▸ QUOTED PASSAGE:
+++

LC 1361 [M] Validate Binary Tree Nodes - ALawliet/algorithms GitHub Wiki

detect a cycle/toposort with BFS

class Solution:
	def validateBinaryNodes(self, n, leftChild, rightChild):
		# find the root node, assume root is node(0) by default
		# a node without any parent would be a root node
		# note: if there are multiple root nodes => 2+ trees
		root = 0
		childrenNodes = set(leftChild + rightChild)
		for i in range(n):
			if i not in childrenNodes:
				root = i
		
		# keep track of visited nodes
		visited = set()
		# queue to keep track of in which order do we need to process nodes
		Q = deque([root])
		
		while Q:
			node = Q.popleft()
			if node in visited:
				return False
			
			# mark visited
			visited.add(node)
			
			# process node
			if leftChild[node] != -1:
				Q.append(leftChild[node])
			if rightChild[node] != -1:
				Q.append(rightChild[node])
				
		# number of visited nodes == given number of nodes
		# if len(visited) != n => some nodes are unreachable/multiple different trees
		return len(visited) == n

class Solution:
    def validateBinaryTreeNodes(self, n: int, leftChild: List[int], rightChild: List[int]) -> bool:
        indegree = [0] * n

        for left, right in zip(leftChild, rightChild):
            if left != -1: indegree[left] += 1
            if right != -1: indegree[right] += 1
            if indegree[left] == 2 or indegree[right] == 2: return False # pointing to same node (2 parents)

        Q = deque(i for i, d in enumerate(indegree) if d == 0) # start with root

        if len(Q) == 2: return False # 2 roots

        while Q:
            node = Q.popleft()

            for child in leftChild[node], rightChild[node]:
                if child == -1: continue
                indegree[child] -= 1
                if indegree[child] == 0: Q.append(child)

        print(indegree)
        return sum(indegree) == 0

+++

▸ DATA EXCERPT:
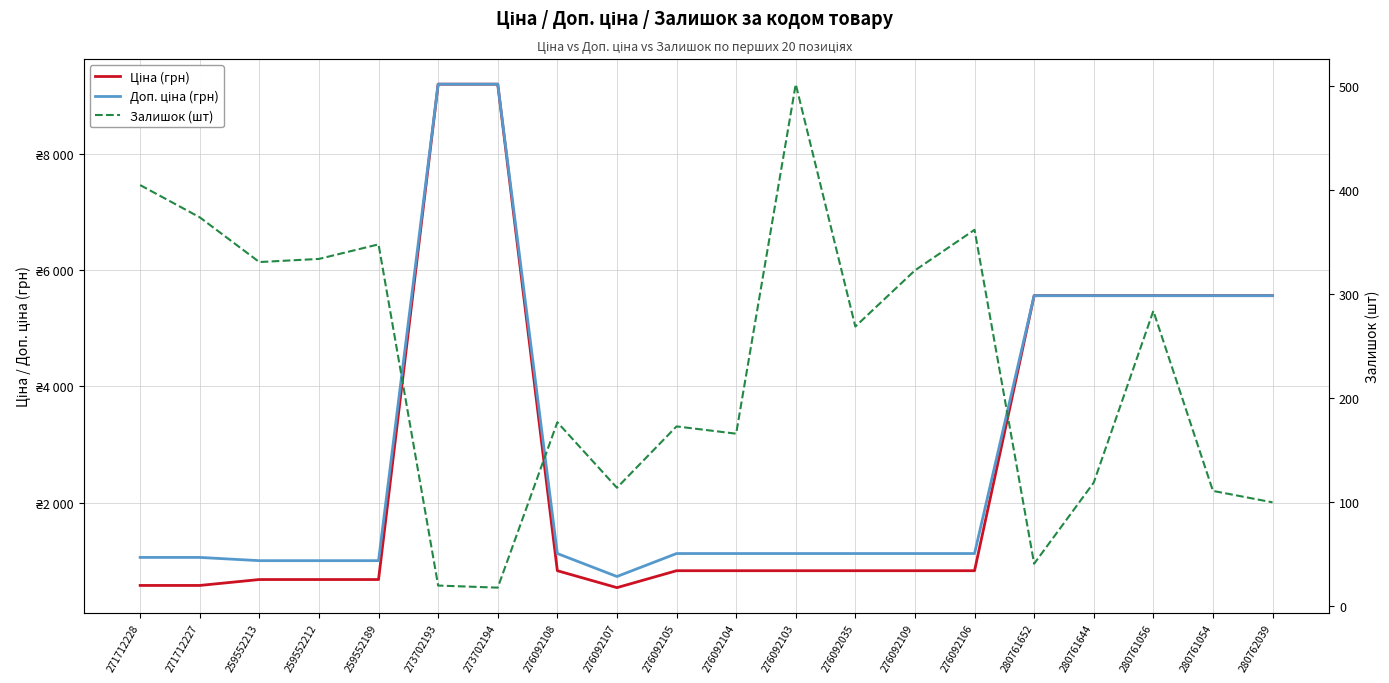

Does the chart display data point markers on the line(s)?

No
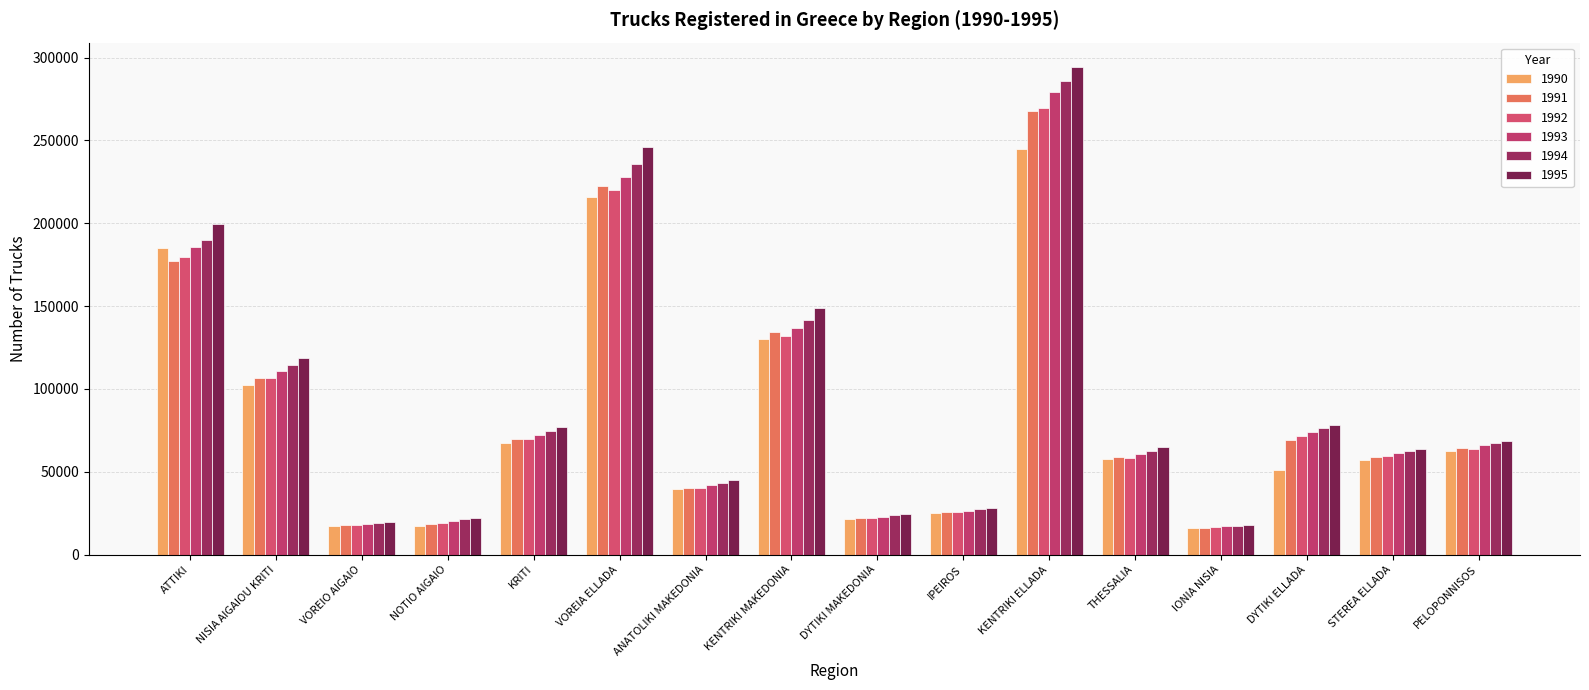

What is the maximum value for 1992?

269800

+++

▸ COMPLETE THE FOLLOWING:
• a. According to the default stated in the first solution on the wiki page, which node is the root?
• b. Rewrite everything on the wiki page from "# mark visited" down to "Q.append(rightChild[node])", with "process node" replaced by "enqueue children".

▸ ANSWERS TO THE EXERCISE:
• a. Node(0).

• b.
# mark visited
			visited.add(node)
			
			# enqueue children
			if leftChild[node] != -1:
				Q.append(leftChild[node])
			if rightChild[node] != -1:
				Q.append(rightChild[node])